In September, Home Depot announced plans to drop coverage for roughly 20,000 part-time workers. They'll have to shop for insurance in Obamacare's exchanges -- which are barely operational despite officially opening for business October 1.

Part-timers at Trader Joe's, Wegmans, and Universal Orlando will have to do the same.

They won't be alone. A National Business Group on Health survey found that one-fifth of big companies think their currently covered part-time workers could end up in the exchanges next year.
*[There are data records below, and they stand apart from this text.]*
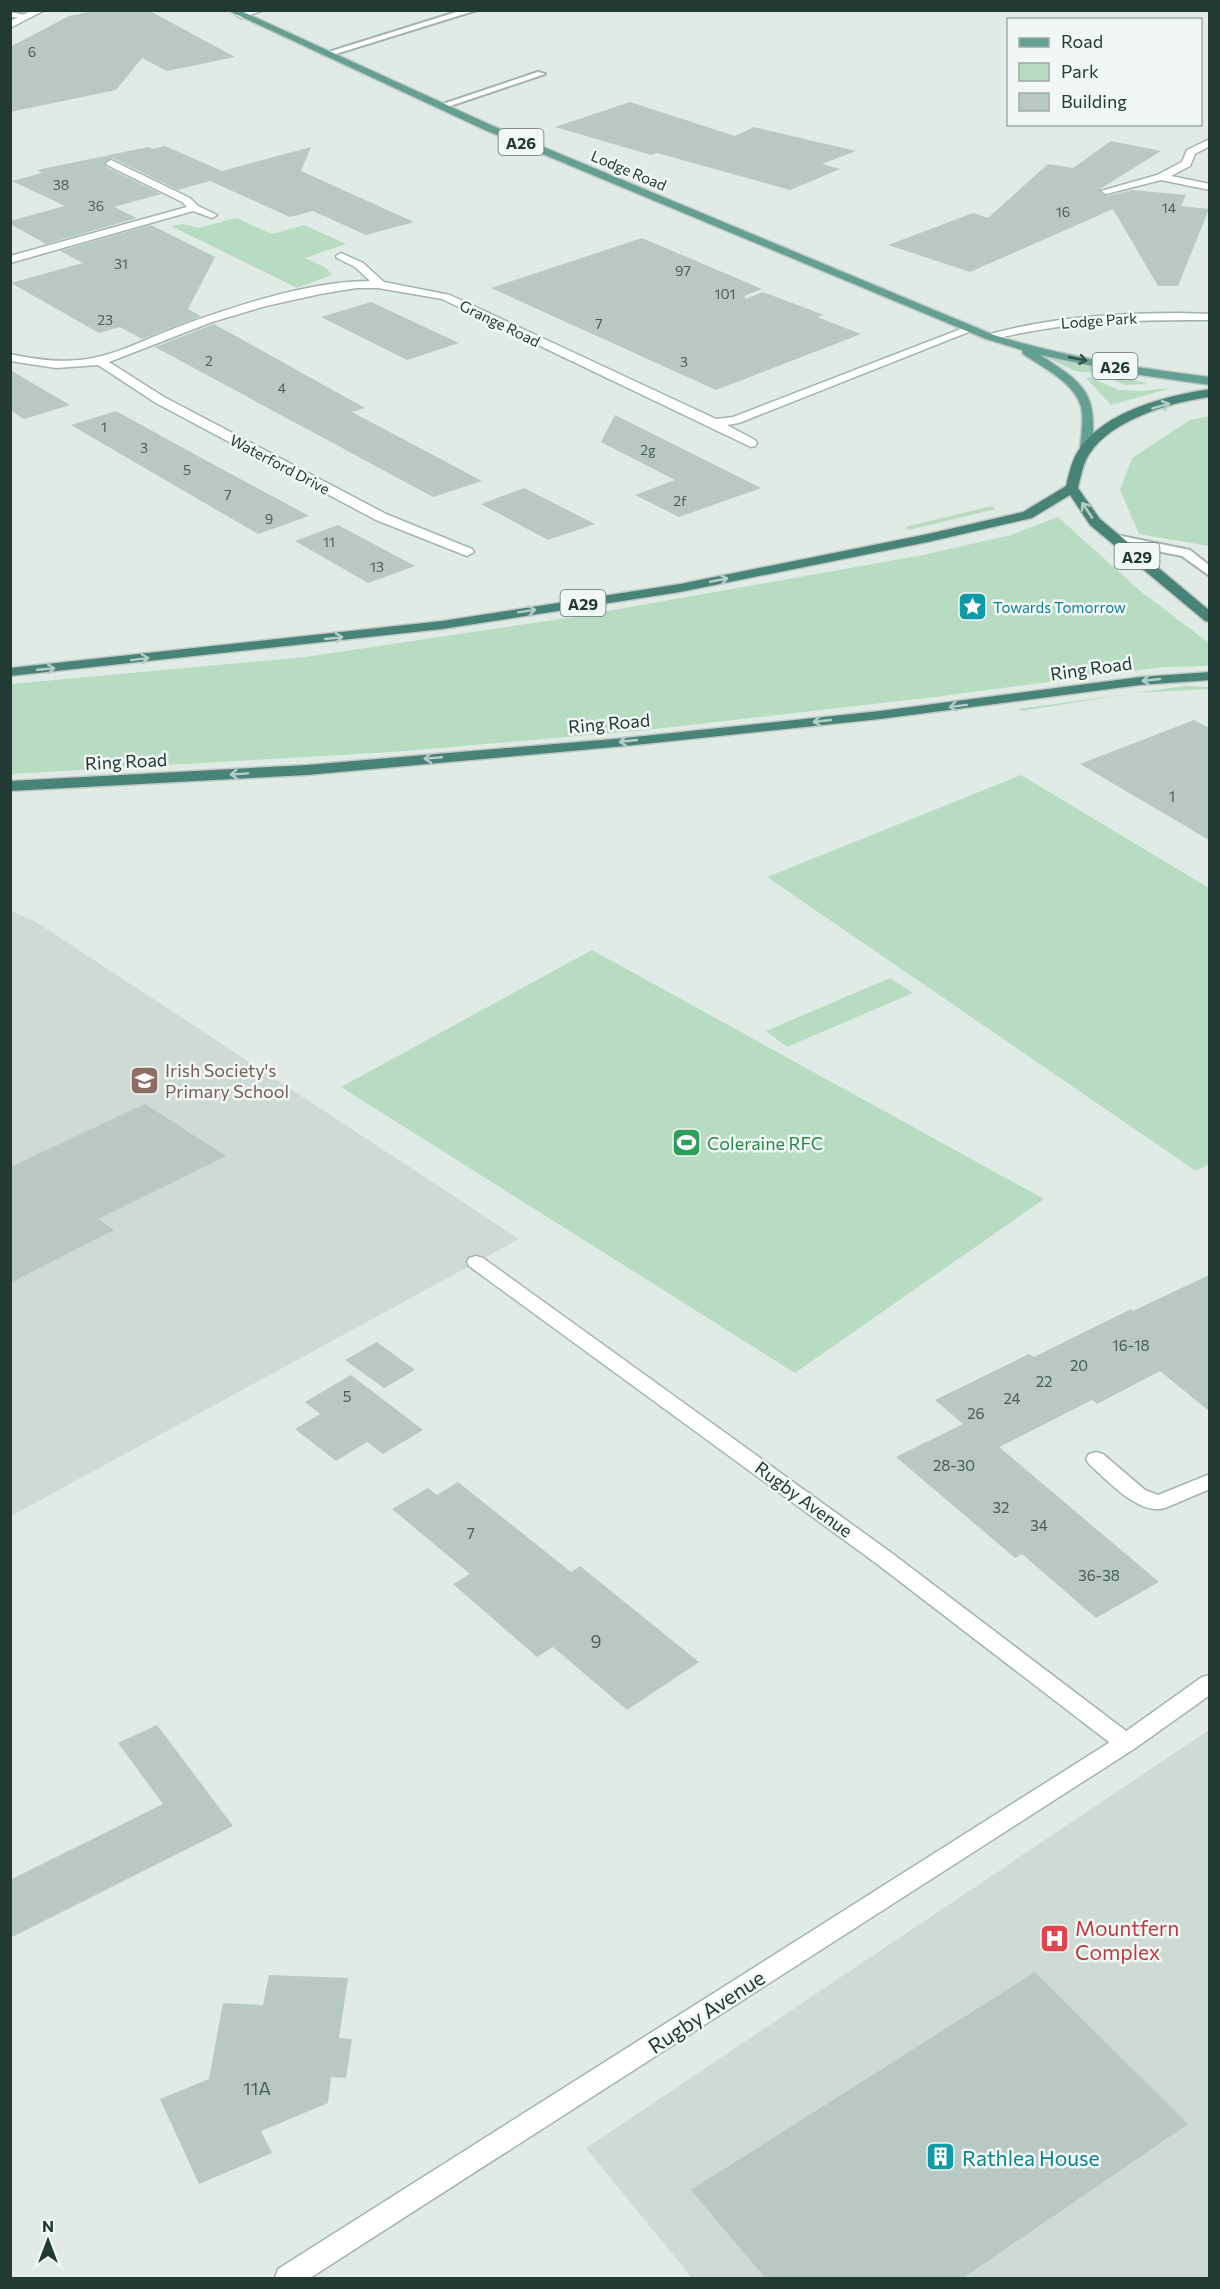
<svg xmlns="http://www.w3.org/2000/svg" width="1220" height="2289" font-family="Commissioner,sans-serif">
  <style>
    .built { fill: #cedbd5 }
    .green { fill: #b8dcc2 }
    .building { fill: #b8c8c2 }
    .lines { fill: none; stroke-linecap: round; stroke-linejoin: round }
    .service-casing { stroke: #a3b3ad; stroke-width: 4 }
    .minor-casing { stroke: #a3b3ad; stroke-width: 3 }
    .tertiary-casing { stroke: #a3b3ad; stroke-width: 3 }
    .primary-casing { stroke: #c1c8c6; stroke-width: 3 }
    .trunk-casing { stroke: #c1c8c6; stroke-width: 3 }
    .service { fill: #fff; fill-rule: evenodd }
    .minor { fill: #fff; fill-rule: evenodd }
    .tertiary { fill: #fff; fill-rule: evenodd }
    .primary { fill: #64a091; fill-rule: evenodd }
    .trunk { fill: #488476; fill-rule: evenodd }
    .oneway { stroke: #32544b }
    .oneway2 { stroke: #b5cfc8 }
    .labels { text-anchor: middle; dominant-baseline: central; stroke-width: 5; stroke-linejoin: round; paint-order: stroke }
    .far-number-label { font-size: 14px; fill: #475e58 }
    .far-street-label { font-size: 15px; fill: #213b34; stroke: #f0f7f4 }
    .far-culture-label { font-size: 15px; fill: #0d838f; stroke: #f0f7f4; text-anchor: start }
    .number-label { font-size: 15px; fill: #475e58 }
    .shield { fill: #f0f7f4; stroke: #5f736e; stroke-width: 1.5 }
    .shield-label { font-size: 16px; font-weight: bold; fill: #213b34 }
    .street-label { font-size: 18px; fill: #213b34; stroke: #f0f7f4 }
    .education-label { font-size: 18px; fill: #785e54; stroke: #f0f7f4; text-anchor: start }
    .leisure-label { font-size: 18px; fill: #27864d; stroke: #f0f7f4; text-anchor: start }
    .near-number-label { font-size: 18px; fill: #475e58 }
    .near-health-label { font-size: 21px; fill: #be3a42; stroke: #f0f7f4; text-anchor: start }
    .near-street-label { font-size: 21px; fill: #213b34; stroke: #f0f7f4 }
    .near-culture-label { font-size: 21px; fill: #0d838f; stroke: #f0f7f4; text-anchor: start }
  </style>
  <rect width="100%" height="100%" fill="#e0ebe6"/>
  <path class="built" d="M 11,911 L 36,922 L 519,1239 L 11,1516 Z
    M 1209,1730 L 1209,2278 L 692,2278 L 586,2148 Z"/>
  <path class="green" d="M 236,218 L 272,234 L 304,225 L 346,244 L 305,258 L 326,268 L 332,275 L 297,288 L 171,226 L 183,224 L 199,228 Z
    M 1045,354 L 1148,384 L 1125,385 L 1096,373 L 1075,371 L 1042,355 Z
    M 1089,377 L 1119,390 L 1142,391 L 1171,388 L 1111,405 L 1086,378 Z
    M 1209,416 L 1209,546 L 1139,534 L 1120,490 L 1132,458 L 1190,420 Z
    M 991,506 L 996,509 L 909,530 L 905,527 Z
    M 1058,517 L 1139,590 L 1209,643 L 1209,666 L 1163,667 L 934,697 L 637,731 L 392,752 L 11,774 L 11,684 L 305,657 L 580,616 L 923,555 L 1011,535 Z
    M 1186,686 L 1209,687 L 1209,689 L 1135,693 L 1021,711 L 1018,709 Z
    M 1021,775 L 1209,888 L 1210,1164 L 1196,1171 L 767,877 Z
    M 592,950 L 1044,1199 L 795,1373 L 341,1087 Z
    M 890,978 L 913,993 L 787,1047 L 766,1031 Z"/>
  <path class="building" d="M 98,10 L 148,10 L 235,57 L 167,71 L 142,58 L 116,90 L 10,112 L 10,47 L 69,16 Z
    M 630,102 L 735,136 L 754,127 L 856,151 L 822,164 L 840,169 L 790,190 L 657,153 L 651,155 L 555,127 Z
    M 1111,141 L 1161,151 L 1100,189 L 1100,193 L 1107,196 L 1132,190 L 1186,195 L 1181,206 L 1209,209 L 1178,286 L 1158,286 L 1113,209 L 970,272 L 888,245 L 973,213 L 988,218 L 1048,164 L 1073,168 Z
    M 165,146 L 222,171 L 311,147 L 301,171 L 414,222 L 366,235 L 313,211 L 290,217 L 210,181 L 178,190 L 112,158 L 104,162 L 106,167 L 161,194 L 114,207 L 137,218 L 46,244 L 10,224 L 10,221 L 65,206 L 12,181 L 42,173 L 37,170 L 148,147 L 153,149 Z
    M 151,225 L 215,257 L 188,309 L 201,316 L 142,339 L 120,327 L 99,333 L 11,283 L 83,263 L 60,251 Z
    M 642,238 L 762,289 L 744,296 L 746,299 L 763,292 L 824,315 L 817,317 L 861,334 L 716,390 L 491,288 Z
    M 371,302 L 459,343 L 407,360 L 321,317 Z
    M 214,324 L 365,408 L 352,412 L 482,481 L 433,497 L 155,347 Z
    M 10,370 L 70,405 L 24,419 L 10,410 Z
    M 116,411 L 196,455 L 309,516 L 258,534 L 71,425 Z
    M 615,415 L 761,488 L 679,517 L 635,495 L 675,480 L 601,442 Z
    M 524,488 L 595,524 L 548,540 L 481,504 Z
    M 338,525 L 415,566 L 368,583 L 295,541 Z
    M 1194,720 L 1209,728 L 1209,840 L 1080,764 Z
    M 145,1104 L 226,1156 L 98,1219 L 114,1230 L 10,1283 L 10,1167 Z
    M 1209,1275 L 1209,1411 L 1160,1371 L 1097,1404 L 1092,1400 L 999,1447 L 1159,1582 L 1096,1618 L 1022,1554 L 1015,1558 L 896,1457 L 963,1424 L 935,1400 L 1029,1354 L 1034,1357 L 1131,1309 L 1133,1311 Z
    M 377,1342 L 415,1370 L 384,1388 L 345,1360 Z
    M 351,1375 L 423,1430 L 383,1454 L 367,1442 L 336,1461 L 295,1429 L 320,1414 L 305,1402 Z
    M 458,1482 L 571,1572 L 580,1566 L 699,1662 L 627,1710 L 553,1647 L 537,1657 L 453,1584 L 470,1574 L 392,1509 L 428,1488 L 437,1495 Z
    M 157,1725 L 233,1826 L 10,1938 L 10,1880 L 163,1804 L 118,1743 Z
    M 1035,1972 L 1188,2124 L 963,2278 L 765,2278 L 691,2190 Z
    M 269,1975 L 348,1978 L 339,2038 L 352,2039 L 346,2078 L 331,2077 L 328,2103 L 261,2131 L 272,2153 L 199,2184 L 160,2099 L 209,2079 L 223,2003 L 263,2005 Z"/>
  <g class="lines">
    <defs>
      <path id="service" d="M 463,10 L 477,10 L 329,56 L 322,54 Z
        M 10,12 L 31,16 L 27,18 L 10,17 Z
        M 538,72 L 545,74 L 444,108 L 437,106 Z
        M 1116,535 L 1190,550 L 1210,566 L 1210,576 L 1182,556 L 1112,542 L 1112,536 Z"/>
      <path id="minor" d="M 33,10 L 45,10 L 10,28 L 10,21 Z
        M 248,10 L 264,10 L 241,18 L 236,15 Z
        M 1210,139 L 1210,146 L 1195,154 L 1190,166 L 1171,176 L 1210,184 L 1210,190 L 1161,180 L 1106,194 L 1101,191 L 1157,175 L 1182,162 L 1187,150 Z
        M 111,160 L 190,198 L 198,206 L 217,215 L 212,218 L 193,211 L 10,263 L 10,256 L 187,207 L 182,202 L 107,165 L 106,163 Z
        M 341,253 L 363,263 L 384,282 L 450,295 L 716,419 L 733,417 L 966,327 L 974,327 L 976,329 L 739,423 L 727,425 L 755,440 L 757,443 L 755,446 L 751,447 L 442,299 L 378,288 L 356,288 L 320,294 L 266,306 L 212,322 L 109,362 L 164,397 L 386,514 L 472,549 L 474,552 L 467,556 L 376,520 L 156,403 L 98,365 L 56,368 L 10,361 L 10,354 C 95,373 117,349 191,322 C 245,303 313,281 370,281 L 355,267 L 337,258 L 336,256 Z
        M 1181,313 L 1210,314 L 1210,320 C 1132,320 1066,321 990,340 L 984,337 L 986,335 C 1051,317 1115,313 1181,313 Z
        M 476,1256 L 483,1258 L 893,1554 L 1134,1737 L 1137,1743 L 1134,1749 L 1126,1752 L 1118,1749 L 877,1564 L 469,1266 L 467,1262 L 469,1258 Z
        M 1096,1452 L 1103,1454 L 1145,1490 L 1158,1495 L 1210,1474 L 1210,1489 L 1165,1508 C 1139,1516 1107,1480 1089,1464 L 1086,1459 L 1089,1454 Z"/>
      <path id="tertiary" d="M 1210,1675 L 1210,1695 L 1134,1749 L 310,2278 L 275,2278 L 278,2269 L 1118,1737 L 1202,1677 Z"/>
      <path id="primary" d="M 227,10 L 239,10 L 493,126 L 994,335 C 1064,357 1137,368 1210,377 L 1210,385 L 1126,373 L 1040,355 C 1087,385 1097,393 1092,449 L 1086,453 L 1082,452 L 1080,449 C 1081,435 1084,421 1081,407 C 1075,383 1042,367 1023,354 L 1022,350 L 986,339 L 485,130 Z"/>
      <path id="trunk" d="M 1210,389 L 1210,397 C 1172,402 1113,419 1090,453 C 1083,463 1081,476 1078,488 L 1100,519 L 1210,611 L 1210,622 L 1205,621 L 1090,525 L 1070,495 L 1032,518 L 928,542 L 680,592 L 442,629 L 10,676 L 10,668 L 442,621 L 680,584 L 928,534 L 1023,512 L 1066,486 C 1069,474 1071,462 1078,451 C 1104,411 1165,396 1210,389 Z
        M 1210,672 L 1210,680 L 1140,685 L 880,719 L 625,746 L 307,775 L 10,791 L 10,781 L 307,765 L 625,738 L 880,711 L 1140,677 Z"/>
    </defs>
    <use href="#service" class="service-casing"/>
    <use href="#minor" class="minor-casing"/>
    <use href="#tertiary" class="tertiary-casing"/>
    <use href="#primary" class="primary-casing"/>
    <use href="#trunk" class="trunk-casing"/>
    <use href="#service" class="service"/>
    <use href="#minor" class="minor"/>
    <use href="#tertiary" class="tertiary"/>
    <use href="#primary" class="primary"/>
    <use href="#trunk" class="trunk"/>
  </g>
  <defs><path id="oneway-shaft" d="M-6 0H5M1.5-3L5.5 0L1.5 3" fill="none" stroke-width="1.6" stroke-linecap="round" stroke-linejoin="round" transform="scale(1.5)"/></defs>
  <use class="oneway" href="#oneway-shaft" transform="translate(1078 359) rotate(11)"/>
  <g class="oneway2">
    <use href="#oneway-shaft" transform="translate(1161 406) rotate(-16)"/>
    <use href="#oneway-shaft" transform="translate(1087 510) rotate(-124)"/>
    <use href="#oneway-shaft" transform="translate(719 580) rotate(-11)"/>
    <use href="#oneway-shaft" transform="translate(527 611) rotate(-9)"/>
    <use href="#oneway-shaft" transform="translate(334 638) rotate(-6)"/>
    <use href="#oneway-shaft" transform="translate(140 659) rotate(-7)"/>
    <use href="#oneway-shaft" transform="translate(46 669) rotate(-5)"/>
    <use href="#oneway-shaft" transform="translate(1151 680) rotate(174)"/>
    <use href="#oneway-shaft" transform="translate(958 706) rotate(173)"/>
    <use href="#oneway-shaft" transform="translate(822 721) rotate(174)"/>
    <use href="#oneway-shaft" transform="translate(628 741) rotate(174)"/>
    <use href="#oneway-shaft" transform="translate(433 758) rotate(175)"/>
    <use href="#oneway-shaft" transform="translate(239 774) rotate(176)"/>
  </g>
  <defs>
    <symbol id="sight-square" viewBox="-11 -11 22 22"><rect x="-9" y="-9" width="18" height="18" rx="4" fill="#0f9aa8" stroke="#f0f7f4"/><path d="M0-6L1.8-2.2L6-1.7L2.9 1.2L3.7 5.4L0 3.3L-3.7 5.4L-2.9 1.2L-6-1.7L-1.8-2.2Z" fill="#fff"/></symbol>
    <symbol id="school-square" viewBox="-11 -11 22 22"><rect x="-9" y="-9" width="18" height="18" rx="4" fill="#8d6e63" stroke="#f0f7f4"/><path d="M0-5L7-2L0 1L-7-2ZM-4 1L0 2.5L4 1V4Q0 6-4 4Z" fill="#fff"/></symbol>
    <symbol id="stadium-square" viewBox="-11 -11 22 22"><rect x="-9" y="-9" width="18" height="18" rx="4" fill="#2e9e5b" stroke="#f0f7f4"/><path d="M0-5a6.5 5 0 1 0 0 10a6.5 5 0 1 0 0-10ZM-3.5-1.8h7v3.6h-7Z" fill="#fff"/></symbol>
    <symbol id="hospital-square" viewBox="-11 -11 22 22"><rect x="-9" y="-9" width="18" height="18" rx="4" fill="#e0444e" stroke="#f0f7f4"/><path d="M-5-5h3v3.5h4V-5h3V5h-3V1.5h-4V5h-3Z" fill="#fff"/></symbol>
    <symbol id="building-square" viewBox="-11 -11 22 22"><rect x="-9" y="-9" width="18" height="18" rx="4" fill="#0f9aa8" stroke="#f0f7f4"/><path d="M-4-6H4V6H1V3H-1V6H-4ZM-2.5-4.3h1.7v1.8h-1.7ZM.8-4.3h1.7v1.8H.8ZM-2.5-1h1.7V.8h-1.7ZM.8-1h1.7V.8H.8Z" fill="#fff"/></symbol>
  </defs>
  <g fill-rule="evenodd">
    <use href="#sight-square" x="956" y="590" width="33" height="33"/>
    <use href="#school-square" x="128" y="1064" width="33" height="33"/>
    <use href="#stadium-square" x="670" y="1126" width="33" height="33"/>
    <use href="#hospital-square" x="1038" y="1922" width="33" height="33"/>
    <use href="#building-square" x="924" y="2140" width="33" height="33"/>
  </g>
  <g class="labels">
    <g class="far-number-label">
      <text x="32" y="51">6</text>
      <text x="61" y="184">38</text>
      <text x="96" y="205">36</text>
      <text x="1169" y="207">14</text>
      <text x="1063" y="211">16</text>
      <text x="121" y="263">31</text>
      <text x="683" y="270">97</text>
      <text x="725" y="293">101</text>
      <text x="105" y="319">23</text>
      <text x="599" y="323">7</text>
      <text x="209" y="360">2</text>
      <text x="684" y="361">3</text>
      <text x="282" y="387">4</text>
      <text x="104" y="426">1</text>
      <text x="144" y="447">3</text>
      <text x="648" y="449">2g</text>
      <text x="187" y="469">5</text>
      <text x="228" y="494">7</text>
      <text x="680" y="500">2f</text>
      <text x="269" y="518">9</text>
      <text x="329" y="541">11</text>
      <text x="377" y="566">13</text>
    </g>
    <g class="far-street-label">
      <text transform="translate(629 170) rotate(23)">Lodge Road</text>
      <text transform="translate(1099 320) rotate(-4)">Lodge Park</text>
      <text transform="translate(500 323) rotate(26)">Grange Road</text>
      <text transform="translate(280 464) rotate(28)">Waterford Drive</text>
    </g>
    <g class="far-culture-label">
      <text x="993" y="607">Towards Tomorrow</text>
    </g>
    <g class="number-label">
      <text x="1172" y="796">1</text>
      <text x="1131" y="1345">16-18</text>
      <text x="1079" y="1365">20</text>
      <text x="1044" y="1381">22</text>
      <text x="347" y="1396">5</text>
      <text x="1012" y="1398">24</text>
      <text x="976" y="1413">26</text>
      <text x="954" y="1465">28-30</text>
      <text x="1001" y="1507">32</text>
      <text x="1039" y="1525">34</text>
      <text x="471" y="1533">7</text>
      <text x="1099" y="1575">36-38</text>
    </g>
    <g class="shield">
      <rect x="498.5" y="129" width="45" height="26" rx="4.5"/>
      <rect x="1092.5" y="353" width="45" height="26" rx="4.5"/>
      <rect x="1114.5" y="543" width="45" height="26" rx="4.5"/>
      <rect x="560.5" y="590" width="45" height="26" rx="4.5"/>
    </g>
    <g class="shield-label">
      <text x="521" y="142">A26</text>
      <text x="1115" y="366">A26</text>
      <text x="1137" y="556">A29</text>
      <text x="583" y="603">A29</text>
    </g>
    <g class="street-label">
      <text transform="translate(1091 668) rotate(-8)">Ring Road</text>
      <text transform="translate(609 723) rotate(-5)">Ring Road</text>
      <text transform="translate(126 761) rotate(-3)">Ring Road</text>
      <text transform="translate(804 1499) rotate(36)">Rugby Avenue</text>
    </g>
    <g class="education-label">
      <text x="165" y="1070">Irish Society's<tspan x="165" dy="21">Primary School</tspan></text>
    </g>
    <g class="leisure-label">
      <text x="707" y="1143">Coleraine RFC</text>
    </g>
    <g class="near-number-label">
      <text x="596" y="1641">9</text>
      <text x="257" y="2088">11A</text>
    </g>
    <g class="near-health-label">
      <text x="1075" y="1927">Mountfern<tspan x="1075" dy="24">Complex</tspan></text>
    </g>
    <g class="near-street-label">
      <text transform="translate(706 2011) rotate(-33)">Rugby Avenue</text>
    </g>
    <g class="near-culture-label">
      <text x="962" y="2157">Rathlea House</text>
    </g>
  </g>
  <rect width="1220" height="2289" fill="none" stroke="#213b34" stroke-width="24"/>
  <rect x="1007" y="18" width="195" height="108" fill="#f0f7f4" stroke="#9daca7" stroke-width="1.5"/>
  <rect x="1019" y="38" width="30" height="9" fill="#64a091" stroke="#9daca7" stroke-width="1.5"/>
  <text x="1061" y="48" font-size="18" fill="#213b34">Road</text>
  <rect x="1019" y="63" width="30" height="18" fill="#b8dcc2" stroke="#9daca7" stroke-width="1.5"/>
  <text x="1061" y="78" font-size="18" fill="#213b34">Park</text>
  <rect x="1019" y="93" width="30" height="18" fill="#b8c8c2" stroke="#9daca7" stroke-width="1.5"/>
  <text x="1061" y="108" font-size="18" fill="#213b34">Building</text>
  <g transform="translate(48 2241)" stroke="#f0f7f4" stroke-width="4.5" paint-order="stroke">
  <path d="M0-4.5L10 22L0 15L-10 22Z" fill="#213b34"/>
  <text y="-9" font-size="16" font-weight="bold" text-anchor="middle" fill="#213b34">N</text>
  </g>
</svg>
Obamacare is even taking away the benefits of full-time workers -- by encouraging their employers to cut their hours and rechristen them as part-timers.

The law defines "full-time" as working 30 or more hours per week. So many firms are carefully watching their employees' hours to ensure that they don't cross that threshold.

Clothing retailer Forever 21 revealed in August that it would reduce hours and change some full-timers to part-timers. Seaworld now limits part-timers to 28 hours per week -- rather than 32, as before.

A survey conducted by the nonprofit International Foundation of Employee Benefit Plans found that 15 percent of employers subject to the mandate planned to cut hours in order to reduce the number of people they'd have to cover.

Spouses also are learning firsthand how Obamacare will destabilize their families' benefits.

In August, shipping giant UPS said that it would drop coverage for about 15,000 spouses who have access to benefits at their own jobs. The reason? "Costs associated with the Affordable Care Act," the company said.

According to a Towers Watson survey, 12 percent of employers plan to drop coverage for spouses next year, up from 4 percent this year.

Retirees, too, will increasingly find themselves pushed into Obamacare's exchanges. Consulting firm Aon Hewitt found that nearly two-thirds of the companies it surveyed plan to "review their retiree health care strategy in light of health care reform."

To fight back against Obamacare-fueled cost increases, many companies are turning to consumer-directed health plans, which typically pair low-premium, high-deductible policies with tax-advantaged Health Savings Accounts (HSAs).

These plans empower patients to take control of their care. They can save money tax-free in their HSAs and use the proceeds for co-payments and other out-of-pocket costs. The high-deductible policy, meanwhile, protects them in the event of a medical catastrophe.

And because patients actually own their healthcare dollars, they have strong incentives to spend wisely. That dose of market discipline helps lower overall health costs.

About one in five workers was enrolled in an HSA plan this year, according to the Kaiser Family Foundation, up from zero in 2005. HSAs are now the second-most popular employer-provided plan. Aon Hewitt says that they could become the leader within three to five years.

Unfortunately, Obamacare attempts to squash this consumer-directed approach by capping deductibles and requiring all policies to cover a wide array of expensive benefits. The law's supporters claim that its rules will ensure that patients get high-quality coverage.

But as the turmoil in the employer-sponsored insurance market demonstrates, Obamacare may instead ensure that Americans get no coverage at all.

Sally C. Pipes is President, CEO, and Taube Fellow in Health Care Studies at the Pacific Research Institute. Her latest book is The Cure for Obamacare (Encounter 2013).